No, no, he would certainly not tell Kate anything about it. Why should he? He knew very well how his wife would regard the matter, and how her condemnation would fall, not on Louise—Kate had become exceedingly fond of Louise—no, indeed, but on Dering. Kate had never cordially "taken" (a favourite word of hers, that) to Wingfield's friend; she thought him affected and unpractical, and she laughed at his turned-down collars and Liberty ties. No, no, there was no reason why Kate should be told a word of this extraordinary, this amazing story.
On leaving Abingdon Street, Philip Dering swung across the broad roadway, and made his way, almost instinctively, to the garden which lay so nearly opposite his friend's office windows. He wanted to calm down, to think things over, and to recover full possession of himself before going home.

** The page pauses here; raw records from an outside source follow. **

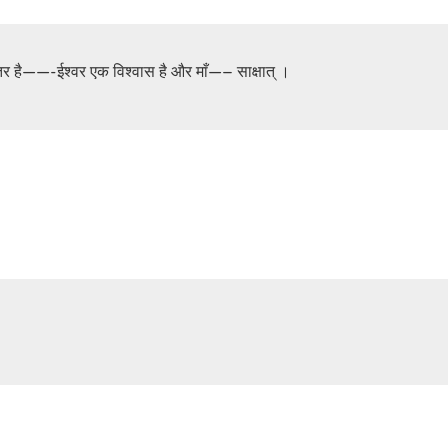
ंतर है——-ईश्वर एक विश्वास है और माँ—– साक्षात् ।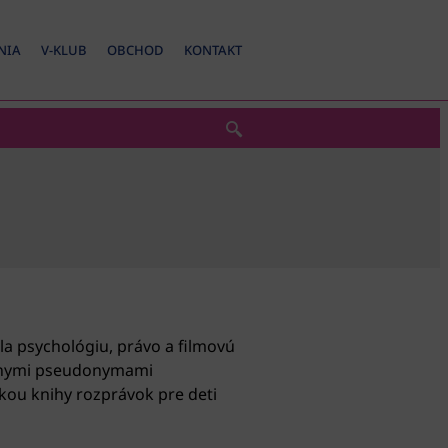
NIA
V-KLUB
OBCHOD
KONTAKT
la psychológiu, právo a filmovú
rôznymi pseudonymami
orkou knihy rozprávok pre deti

It had cost him a considerable effort to tell Wingfield this thing. Not that he was in the least ashamed of what he and Louise had done—on the contrary, he was very proud of it—but he had often felt, during all those years, that he was being treacherous to the man who was, after all, his best friend; and there was in Dering enough of the feminine element—that element which Kate Wingfield so thoroughly despised in him—to make him feel sorry and ashamed.
However, Wingfield had taken it very well, just as he would have wished him to take it, and no doubt the lawyer had given thoroughly sound advice. This unexpected, this huge legacy made all the difference. Besides, Dering knew well enough, when he examined his own heart and conscience, that he felt very differently about all manner of things from what he had been wont to feel say ten years ago.
After all, he was following in the footsteps of men greater and wiser than he. It is impossible to be wholly consistent. If he had been consistent he would have refused to pay certain taxes—in fact, to have been wholly consistent during the last ten years would have probably landed him, England being what it is, in a lunatic asylum. He shuddered, suddenly remembering that for awhile his own mother had been insane.
Still, as he strode along the primly kept paths of the Thames-side garden, he felt a great and, as he thought, a legitimate pride in the knowledge that in this one all-important matter, so deeply affecting his own and Louise's life, he and she had triumphantly defied convention, and had come out victorious.
The young man's thoughts suddenly took a softer, a more intimate turn; he told himself, with intense secret satisfaction, that Louise was dearer, ay, far dearer and more indispensable to him now than she had been during the days when she was still the "sweet stranger whom he called his wife." He remembered once saying to Wingfield that the ideal mate should be the improbable, be able at once to clean a grate, to cook a dinner, and to discuss Ibsen! Well, Louise had more than fulfilled this early and rather absurd ideal.
From the day when they had first met and made unconventional acquaintance, with no intervening friend to form a gossip-link of introduction, Dering had found her full of ever-recurrent and enchanting surprises. Her foreign birth and upbringing gave her both original and unsuspected points of view about everything English, and he had often thought, with good-humoured pity, of all those unfortunate friends of his, Wingfield included, whose lot it had perforce been to choose their wives among their own country-women.
Dering had not seen much of Denmark, but everything he had seen had won his enthusiastic approval. Where else were modern women to be found at once so practical and so cultivated, so pure-minded and so large-hearted? Perhaps he was half aware that his heaven was of his own creation, but that, in his present exalted mood, was only an added triumph; how few human beings can evolve, and preserve at will, their own stretch of blue sky!